Une décision attendue mais stratégiquement calculée
Maged al-Madhaji, président cofondateur du Sanaa Center for Strategic Studies et l’un des meilleurs experts du Yémen, analyse cette évolution. « Cette réaction était attendue dès le départ », affirme-t-il. La question était liée à la « gestion opérationnelle » de l’« Axe de la résistance », largement dirigée par le Corps des gardiens de la révolution islamique iranien.
Bien que des divergences existent au sein du mouvement houthiste, la décision finale revient à Abdul-Malik al-Houthi, « idéologiquement engagé et profondément aligné avec le conflit dans sa dimension djihadiste ».
Pourquoi avoir attendu un mois ?
Selon l’expert, ce délai s’inscrit dans une approche délibérée de l’axe pro-iranien pour gérer le rythme de l’engagement.
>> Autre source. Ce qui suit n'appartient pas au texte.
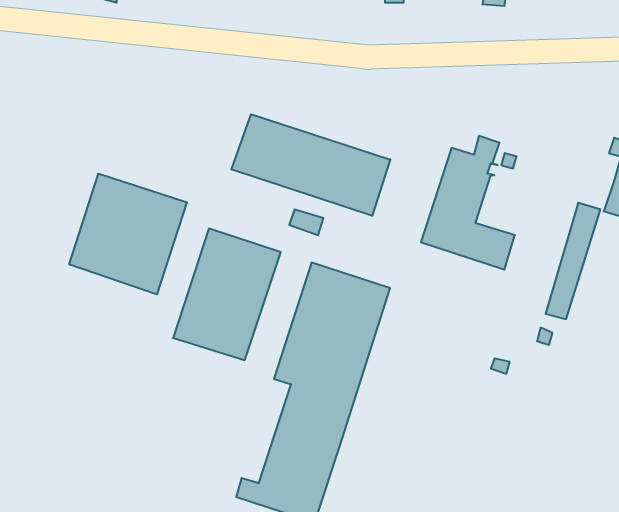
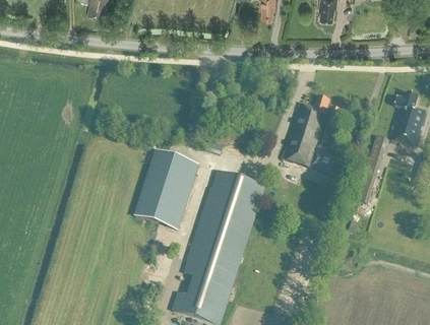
building: [231,114,390,216] -> none
building: [69,174,187,294] -> none

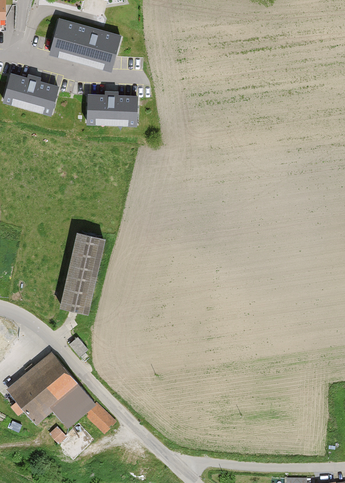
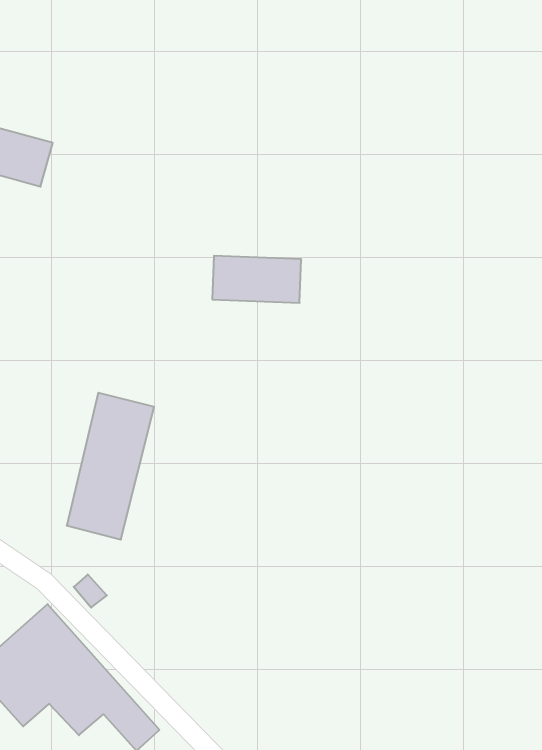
building: [45,20,116,68] -> none
building: [83,95,134,122] -> [212,256,301,303]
Deux facteurs clés expliquent le timing :
- La pression croissante sur Téhéran, tant sur ses capacités militaires que sur le Hezbollah.
- La probabilité d’une évolution militaire plus large, incluant des opérations terrestres et des efforts pour neutraliser l’influence iranienne dans le détroit d’Ormuz.
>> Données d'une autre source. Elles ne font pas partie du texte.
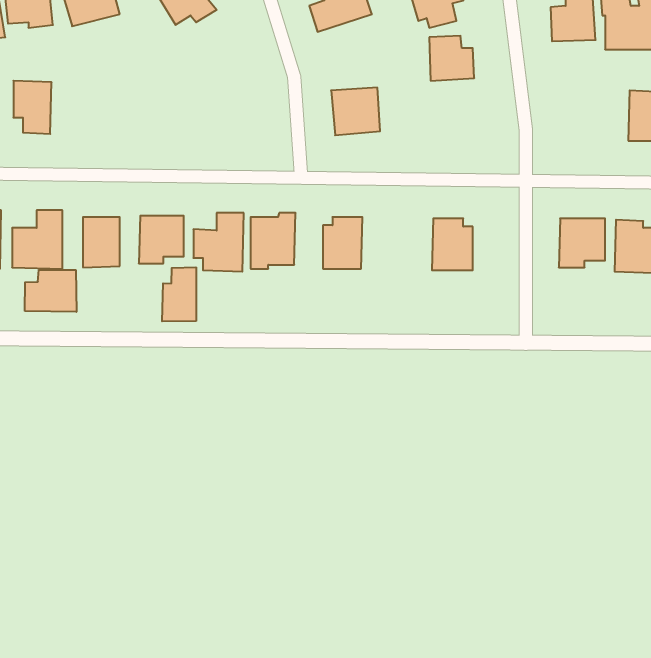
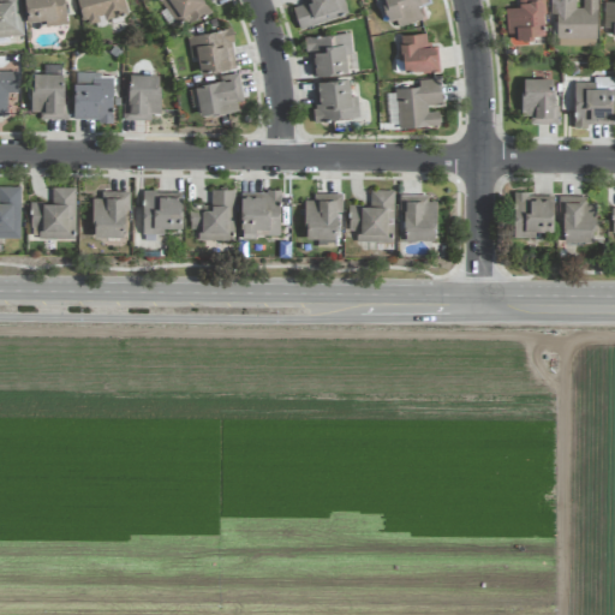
building: none -> [187,29,238,73]
building: none -> [306,32,358,77]
building: none -> [74,73,114,121]
building: none -> [123,74,161,120]
building: none -> [196,78,243,117]
building: none -> [523,78,560,124]
building: none -> [396,79,442,129]
building: none -> [348,190,394,243]
building: [162,267,196,321] -> none
building: [25,270,76,312] -> none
Les objectifs de guerre des Houthis
L’activation du front houthiste vise à générer une pression supplémentaire en mer Rouge et dans le détroit de Bab el-Mandeb, ainsi que sur Israël à plusieurs niveaux. Cette intervention remplit simultanément plusieurs objectifs :
- Envoyer un message clair : l’axe conserve la capacité d’élargir le champ du conflit.
- Créer une pression sur l’allocation des ressources militaires israéliennes et américaines.
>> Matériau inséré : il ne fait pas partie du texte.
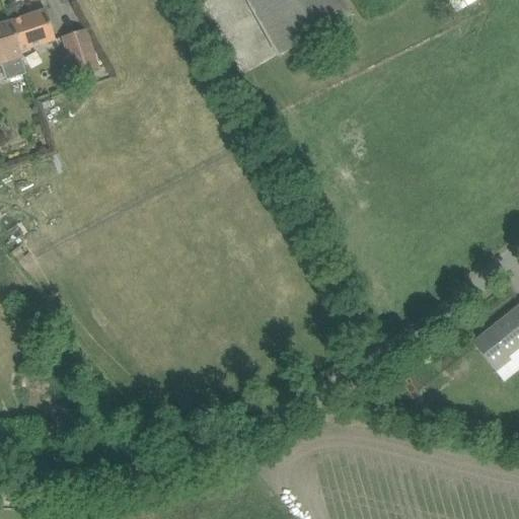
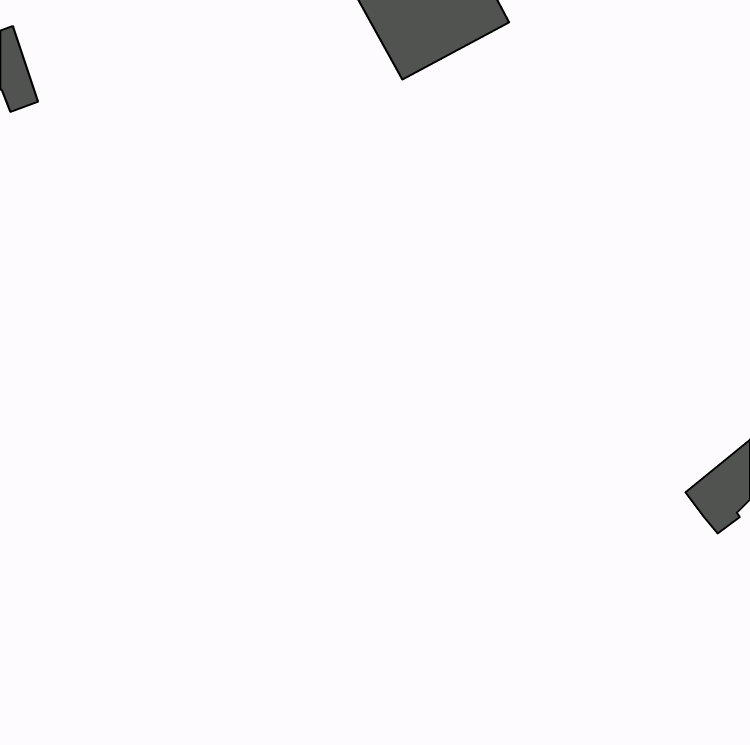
building: [9,6,55,55] -> none
building: [62,24,99,73] -> none

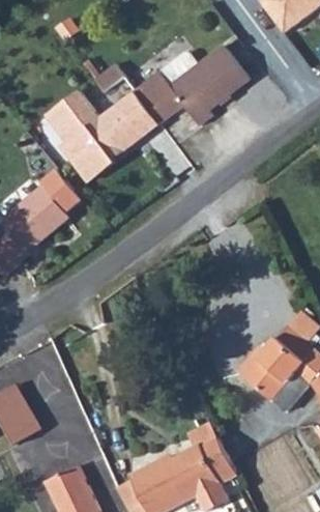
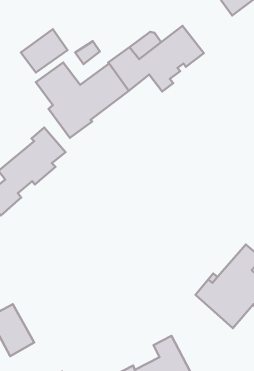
building: none -> [21,29,67,73]

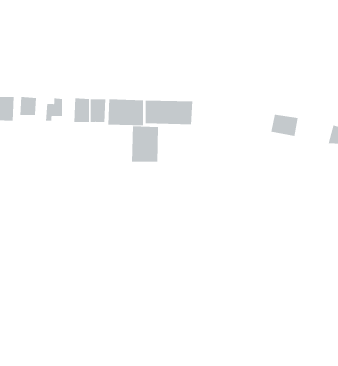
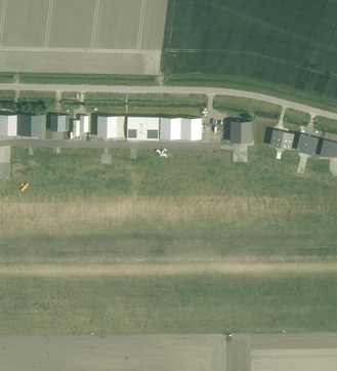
building: none -> [230,121,251,142]
building: none -> [292,132,319,155]
building: [132,126,159,163] -> none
- Signaler un risque accru de perturbation des flux commerciaux et énergétiques mondiaux, notamment via la mer Rouge.
Capacités militaires et influence iranienne
Les Houthis ont effectivement la capacité de perturber, voire de bloquer, le détroit de Bab el-Mandeb grâce à leur présence le long de la côte ouest du Yémen. Avec des moyens relativement simples – mines navales, drones, vedettes rapides –, ils peuvent créer un environnement à haut risque pour le trafic maritime.
Contrairement au Hezbollah, leur relation avec l’Iran n’est pas identique mais reste organique et profondément imbriquée. « Les Houthis se sont engagés dans un conflit pour lequel ils n’ont aucun intérêt national direct », souligne Maged al-Madhaji. Les décisions stratégiques, notamment celles liées à la guerre, sont très peu probables sans l’implication directe de Téhéran.
Un atout stratégique croissant pour l’Iran
Il ne serait pas exact de dire que les Houthis ont remplacé le Hezbollah, mais ils deviennent de plus en plus l’atout stratégique régional le plus important de l’Iran – probablement le plus résilient et le plus capable d’exercer un impact étendu. Leur valeur stratégique ajoutée est nettement plus élevée, avec la capacité de menacer le Golfe et les détroits maritimes.
La résilience face aux frappes occidentales
Malgré les campagnes intensives des États-Unis et d’Israël, l’Iran a réussi à augmenter le volume et la sophistication des transferts d’armes vers les Houthis. L’absence de surveillance maritime efficace le long de la côte yéménite a facilité cette dynamique. « Les Houthis ont pu compenser une grande partie des dégâts causés par les frappes », note l’expert.
Cependant, sans un effort terrestre local capable de réduire leur capacité à gouverner et à maintenir leurs opérations militaires, les frappes aériennes ne produiront qu’une perturbation temporaire. Relever le défi houthiste nécessite une approche militaire différente, ancrée localement et soutenue par des partenaires internationaux.